For some, my constant ramblings about prostitution may not make sense in the light of working in the human trafficking field. However, they are so intertwined, as I hope you will see below. However, I also want to add one word of caution, just because prostitution and human trafficking are intertwined, does not mean that they should be treated the same way. Individualized interventions do need to take place. Also, I don’t want to overshadow trafficking for labor or for body parts, as so often happens. Finally, I feel the need to point out, even though it is not the exact topic on hand, that victims of labor trafficking and trafficking for body parts are also subjected to sexual violence.
Human trafficking and prostitution are intrinsically linked through sex trafficking. Human trafficking, also known as “modern day slavery,” is an umbrella term that encompasses several forms of exploitation including debt bondage, sex slavery, forced labor, and trade in human body parts. Human traffickers prey upon and exploit economically marginalized persons making trafficking a geographic phenomenon from poor, underdeveloped, and war torn countries into developed countries.

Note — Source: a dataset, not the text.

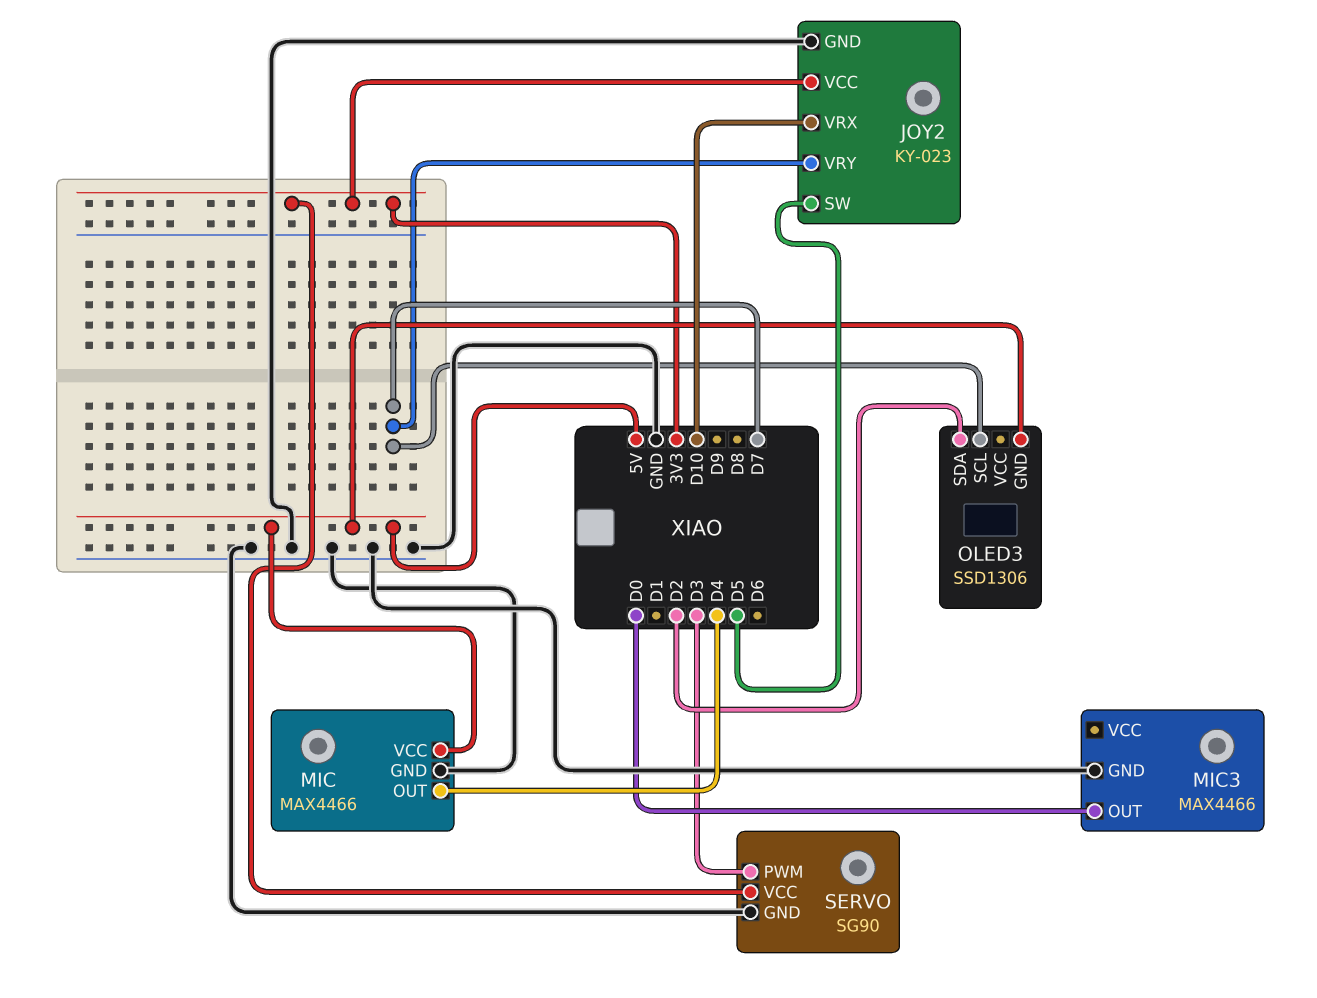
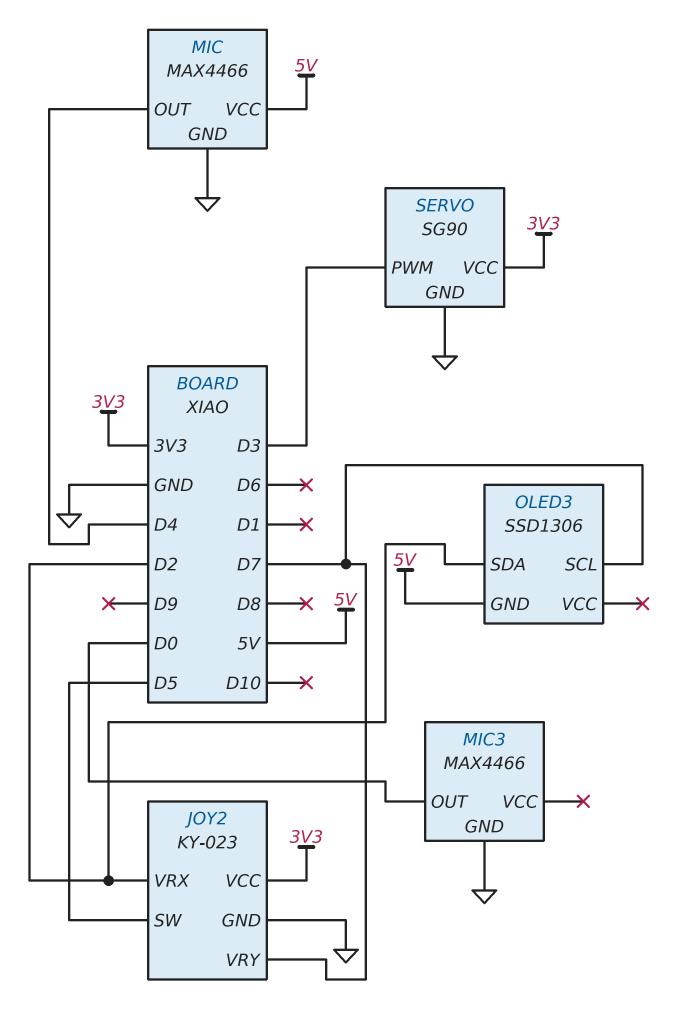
JOY2 pin VRX: D10 -> D2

Leidholdt explains that a staggering percentage of prostitutes in many western countries are illegal immigrants; more than 50% in Germany and as much as 80% of Dutch prostitutes are foreign born. He surmises that most of these illegal immigrants were trafficked into brothels. Moreover, he argues that all other prostitution could be understood as domestic trafficking due to the violence, the women’s lack of control, and her inability to leave. Cwikel et al. studied prostitutes in brothels and prostitutes waiting deportation in Israel. The women awaiting deportation had been trafficked into brothels; however, their demographic and trafficking history was extremely similar to the brothel sample. This group of victims of trafficking had a meager 17% meet the diagnostic cut off for PTSD. Seventy nine percent, however, scored in the very depressed range of the Short Depression scale; this was significantly higher than results of the brothel sample. Additionally, 47% had considered suicide, 19% had attempted suicide at least once, and 9.5% had attempted suicide more than once.
Additional citations and statistics from:
Cwikel, J., Chudakov, B., Paikin, M., Agmon, K., & Belmaker, R.H. (2004). Trafficked female sex workers awaiting deportations: Comparison with brothel workers. Archives of Women’s Mental Health, 7, 243-249.